BAHIA
Justiça obriga hospital a restabelecer atendimento

Por Priscila Machado

A Justiça determinou o restabelecimento imediato de atendimentos de urgência e internação de gestantes no Hospital Gonçalves Martins (HGM), localizado no município de Nazaré (a 216 km de Salvador).

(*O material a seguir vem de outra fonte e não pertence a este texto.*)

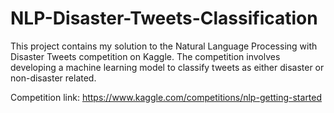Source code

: # NLP-Disaster-Tweets-Classification

This project contains my solution to the Natural Language Processing with Disaster Tweets competition on Kaggle. The competition involves developing a machine learning model to classify tweets as either disaster or non-disaster related.

Competition link: https://www.kaggle.com/competitions/nlp-getting-started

A determinação é fruto de um pedido liminar apresentado pelo Ministério Público da Bahia (MP-BA), em ação civil pública ajuizada pela 2ª Promotoria de Justiça de Nazaré, no dia 10 de abril. A solicitação foi acatada pela juíza Geórgia Quadros Alves do Couto, no último dia 16.
Os réus - estado da Bahia e a Real Sociedade Espanhola de Beneficência, gestora do Hospital Espanhol e do Gonçalves Martins - estão sujeitos a pagar multa diária de R$ 20 mil e podem ser responsabilizados por improbidade administrativa, caso a sentença seja descumprida.
Por meio de um acordo firmado com a Secretaria do Estado da Bahia (Sesab), a Real Sociedade Espanhola de Beneficência se compromete a fornecer atendimentos clínicos, obstétricos, cirúrgicos e pediátricos.
A entidade, entretanto descumpriu o acordo. Conforme apuração do MP-BA, de janeiro a junho de 2013, R$ 242.818,84 foram repassados à entidade gestora, destinados exclusivamente à execução de todos os serviços pactuados pelo contrato.
Mesmo com o recurso, o Gonçalves Martins não realizou nenhum procedimento cirúrgico ou pediátrico e apenas registrou, de janeiro a maio de 2013, um parto normal e dois cesarianos.
"Não se pode permitir esse tratamento à população carente. As gestantes de Nazaré e de regiões vizinhas são obrigadas a peregrinar a municípios mais distantes, em busca de médicos, mesmo sentindo as dores do parto", lamenta Janina Schuenck, promotora do caso.
Sem vínculo
A Sesab alegou não ter recebido documento judicial em relação ao Gonçalves Martins e informou que a prefeitura é a responsável por administrar a unidade.
O prefeito Nilton Rabelo, por sua vez, informou que o município não tem nenhum vínculo com o hospital, apenas é responsável pela atenção básica de saúde.
"Aguardamos, inclusive, por uma solução, pois a saúde não pode ficar prejudicada como está", diz Rabelo.
O prefeito revela que busca entidade para gerir o hospital e arcar com as responsabilidades de fornecer atendimento à população. "Avalio até a possibilidade de intervir com a formação de um consórcio", conta.
Ainda conforme o prefeito, não há sinais de que o atendimento tenha melhorado no hospital depois da decisão judicial.
Além de atendimento de urgência e obstétrico, o HGM deve em 10 dias úteis restabelecer mensalmente, no mínimo, 194 internações clínicas, 52 internações cirúrgicas e 83 internações pediátricas.